■ **TASK INSTRUCTIONS**
Give back the full data, unchanged and complete.

■ **RECORDED DATA**
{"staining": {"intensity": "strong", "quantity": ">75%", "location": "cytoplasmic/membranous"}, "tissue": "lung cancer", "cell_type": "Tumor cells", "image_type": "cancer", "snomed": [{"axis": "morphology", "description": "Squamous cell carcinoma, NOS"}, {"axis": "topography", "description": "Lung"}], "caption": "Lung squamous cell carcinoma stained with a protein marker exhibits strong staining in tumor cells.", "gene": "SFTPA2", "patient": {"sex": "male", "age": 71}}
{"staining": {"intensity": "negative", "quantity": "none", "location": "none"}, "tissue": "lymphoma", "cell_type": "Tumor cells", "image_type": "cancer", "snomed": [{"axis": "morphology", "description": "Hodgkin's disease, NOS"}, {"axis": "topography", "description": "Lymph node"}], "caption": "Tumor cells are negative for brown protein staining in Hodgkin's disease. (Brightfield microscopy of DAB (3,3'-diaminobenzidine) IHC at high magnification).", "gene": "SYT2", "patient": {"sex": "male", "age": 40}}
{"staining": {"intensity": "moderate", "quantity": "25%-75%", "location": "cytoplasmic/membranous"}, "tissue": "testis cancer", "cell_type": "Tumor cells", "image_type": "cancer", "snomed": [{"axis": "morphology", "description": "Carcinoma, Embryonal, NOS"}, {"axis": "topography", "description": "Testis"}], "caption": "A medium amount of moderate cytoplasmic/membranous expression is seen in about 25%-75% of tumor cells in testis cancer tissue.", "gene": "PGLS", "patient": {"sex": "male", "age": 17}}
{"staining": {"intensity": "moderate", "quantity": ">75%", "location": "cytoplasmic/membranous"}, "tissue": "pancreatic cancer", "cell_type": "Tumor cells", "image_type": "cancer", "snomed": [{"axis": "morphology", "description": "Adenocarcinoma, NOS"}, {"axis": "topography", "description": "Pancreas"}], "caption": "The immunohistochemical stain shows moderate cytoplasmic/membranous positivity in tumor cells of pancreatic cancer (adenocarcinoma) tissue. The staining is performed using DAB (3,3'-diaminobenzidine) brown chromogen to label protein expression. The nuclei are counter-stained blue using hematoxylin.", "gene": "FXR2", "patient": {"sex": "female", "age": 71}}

■ **COMPLETED TASK**
{"staining": {"intensity": "strong", "quantity": ">75%", "location": "cytoplasmic/membranous"}, "tissue": "lung cancer", "cell_type": "Tumor cells", "image_type": "cancer", "snomed": [{"axis": "morphology", "description": "Squamous cell carcinoma, NOS"}, {"axis": "topography", "description": "Lung"}], "caption": "Lung squamous cell carcinoma stained with a protein marker exhibits strong staining in tumor cells.", "gene": "SFTPA2", "patient": {"sex": "male", "age": 71}}
{"staining": {"intensity": "negative", "quantity": "none", "location": "none"}, "tissue": "lymphoma", "cell_type": "Tumor cells", "image_type": "cancer", "snomed": [{"axis": "morphology", "description": "Hodgkin's disease, NOS"}, {"axis": "topography", "description": "Lymph node"}], "caption": "Tumor cells are negative for brown protein staining in Hodgkin's disease. (Brightfield microscopy of DAB (3,3'-diaminobenzidine) IHC at high magnification).", "gene": "SYT2", "patient": {"sex": "male", "age": 40}}
{"staining": {"intensity": "moderate", "quantity": "25%-75%", "location": "cytoplasmic/membranous"}, "tissue": "testis cancer", "cell_type": "Tumor cells", "image_type": "cancer", "snomed": [{"axis": "morphology", "description": "Carcinoma, Embryonal, NOS"}, {"axis": "topography", "description": "Testis"}], "caption": "A medium amount of moderate cytoplasmic/membranous expression is seen in about 25%-75% of tumor cells in testis cancer tissue.", "gene": "PGLS", "patient": {"sex": "male", "age": 17}}
{"staining": {"intensity": "moderate", "quantity": ">75%", "location": "cytoplasmic/membranous"}, "tissue": "pancreatic cancer", "cell_type": "Tumor cells", "image_type": "cancer", "snomed": [{"axis": "morphology", "description": "Adenocarcinoma, NOS"}, {"axis": "topography", "description": "Pancreas"}], "caption": "The immunohistochemical stain shows moderate cytoplasmic/membranous positivity in tumor cells of pancreatic cancer (adenocarcinoma) tissue. The staining is performed using DAB (3,3'-diaminobenzidine) brown chromogen to label protein expression. The nuclei are counter-stained blue using hematoxylin.", "gene": "FXR2", "patient": {"sex": "female", "age": 71}}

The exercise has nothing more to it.